Tratamento e prognóstico
O tratamento sintomático consiste em suporte inotrópico endovenoso, redução da pós-carga (com vasodilatadores), diuréticos e anticoagulação. Recentemente, têm sido propostas várias modalidades que interferindo nos mecanismos fisiopatológicos da doença, em particular na modulação da resposta autoimunitária do doente. Entre estas abordagens, que continuam controversas, destacam-se a administração endovenosa de gamaglobulina na fase aguda, na dose de 2 g/kg, e a terapêutica imunossupressora na fase aguda da doença (corticóides, ciclosporina). De salientar que se considera prudente a não utilização desta última na fase aguda da doença, por risco de agravamento da disseminação vírica.

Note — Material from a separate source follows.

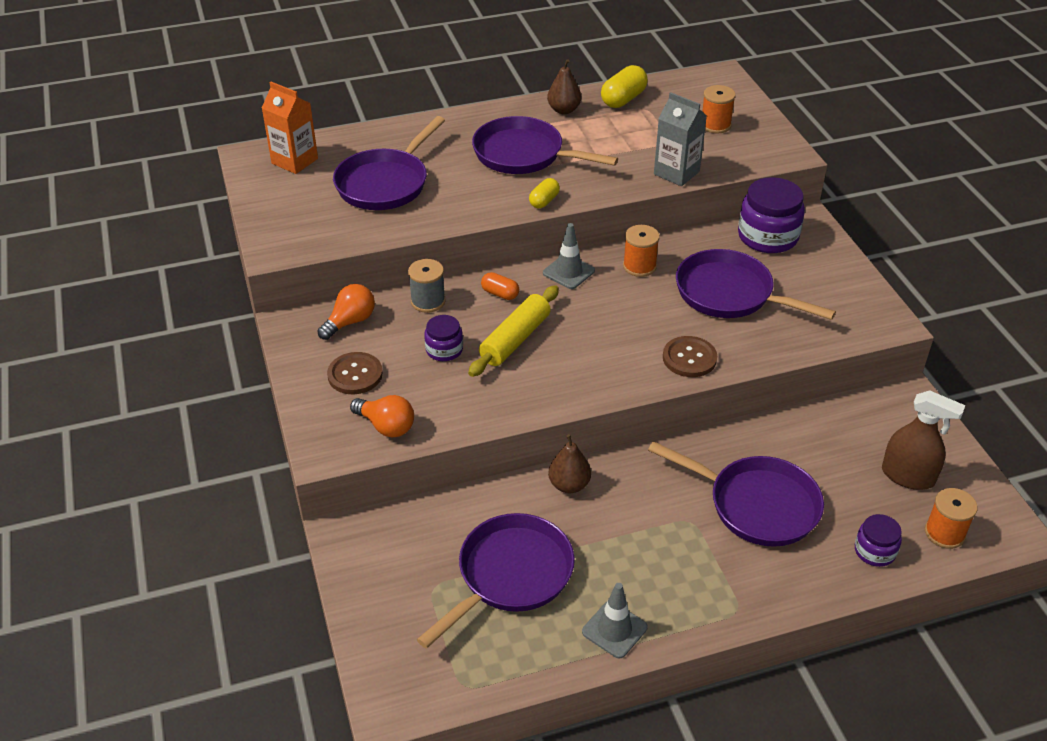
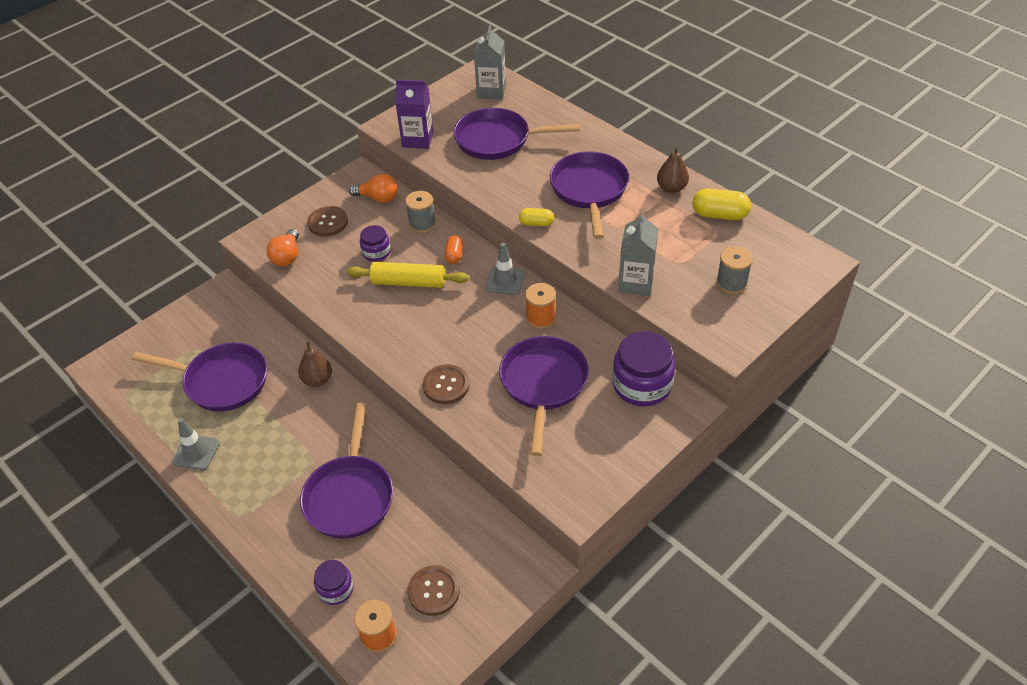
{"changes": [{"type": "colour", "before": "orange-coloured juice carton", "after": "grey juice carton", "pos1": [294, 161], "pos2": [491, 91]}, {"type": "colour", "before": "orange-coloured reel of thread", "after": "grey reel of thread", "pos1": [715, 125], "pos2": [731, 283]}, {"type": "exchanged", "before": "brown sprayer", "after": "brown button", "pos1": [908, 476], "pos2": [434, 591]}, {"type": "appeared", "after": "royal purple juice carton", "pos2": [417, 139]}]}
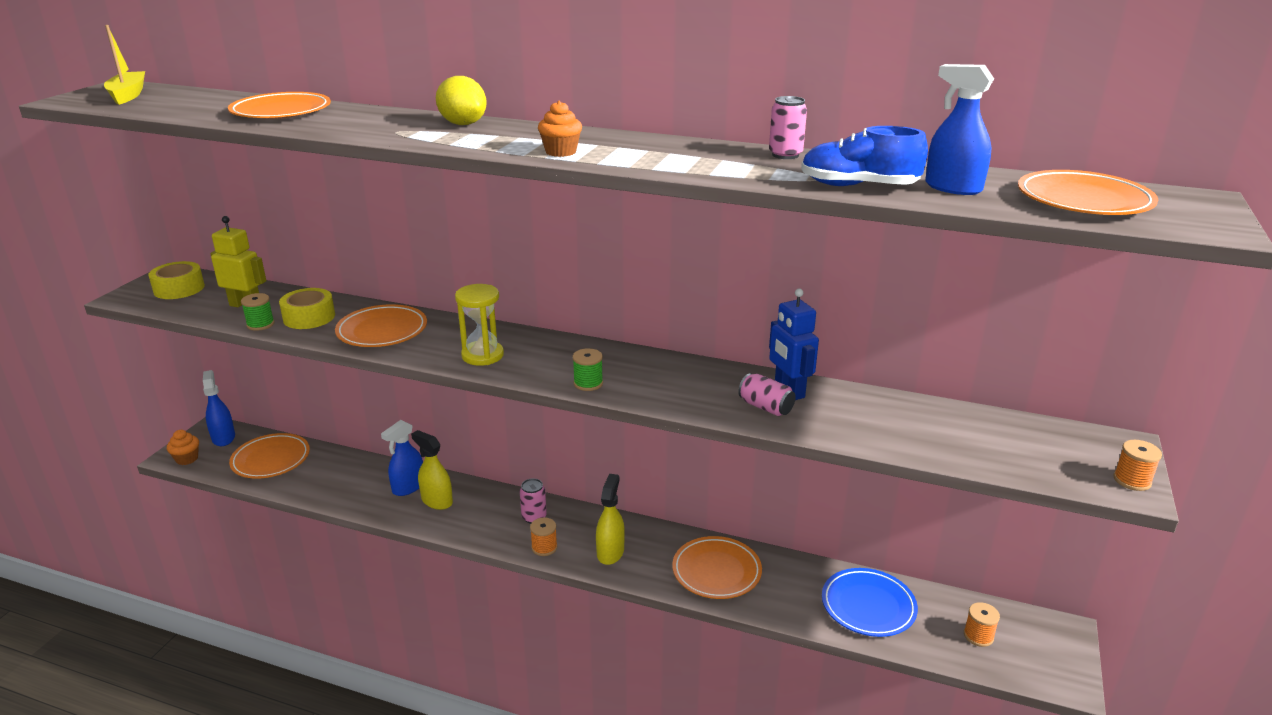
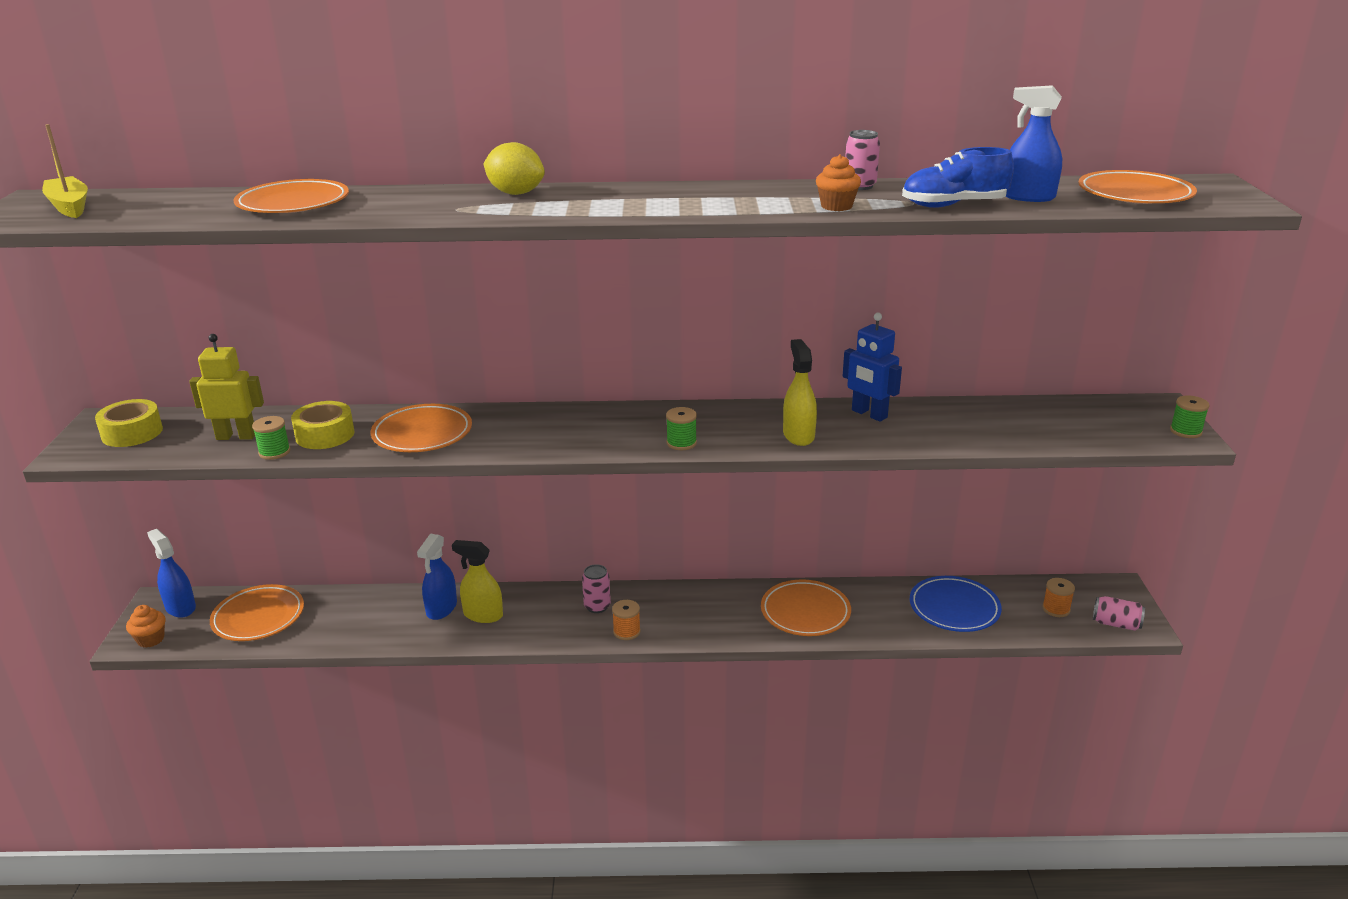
{"changes": [{"type": "missing", "before": "golden sand timer", "pos1": [482, 355]}, {"type": "relocated", "before": "orange-coloured fairy cake", "pos1": [561, 152], "pos2": [836, 206]}, {"type": "relocated", "before": "golden sprayer", "pos1": [610, 552], "pos2": [798, 435]}, {"type": "relocated", "before": "rose-pink can", "pos1": [765, 407], "pos2": [1116, 624]}, {"type": "colour", "before": "orange-coloured reel of thread", "after": "green reel of thread", "pos1": [1132, 480], "pos2": [1185, 431]}]}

A utilidade da terapêutica imunossupressora, passada a fase aguda, é apoiada em vários ensaios clínicos não controlados. A terapêutica específica antivírica tem sido aplicada nalguns centros (aciclovir para o VEB e pleconaril para os enterovírus). O desenvolvimento de uma vacina anti-enterovírus e adenovírus poderá contribuir decisivamente para o combate à miocardite vírica.
A sobrevida dos doentes com miocardite, hospitalizados, pode atingir 89%, graças à utilização de dispositivos externos de assistência ventricular, ou transplante. A idade mais jovem e a gravidade do quadro clínico são factores de mau prognóstico. Estima-se que um terço dos sobreviventes venha a necessitar de transplante cardíaco.
GLOSSÁRIO
Pulso alternante > Pulso em que há alternadamente uma sístole com onda de pulso de amplitude normal, e outra sístole com diminuição da referida amplitude.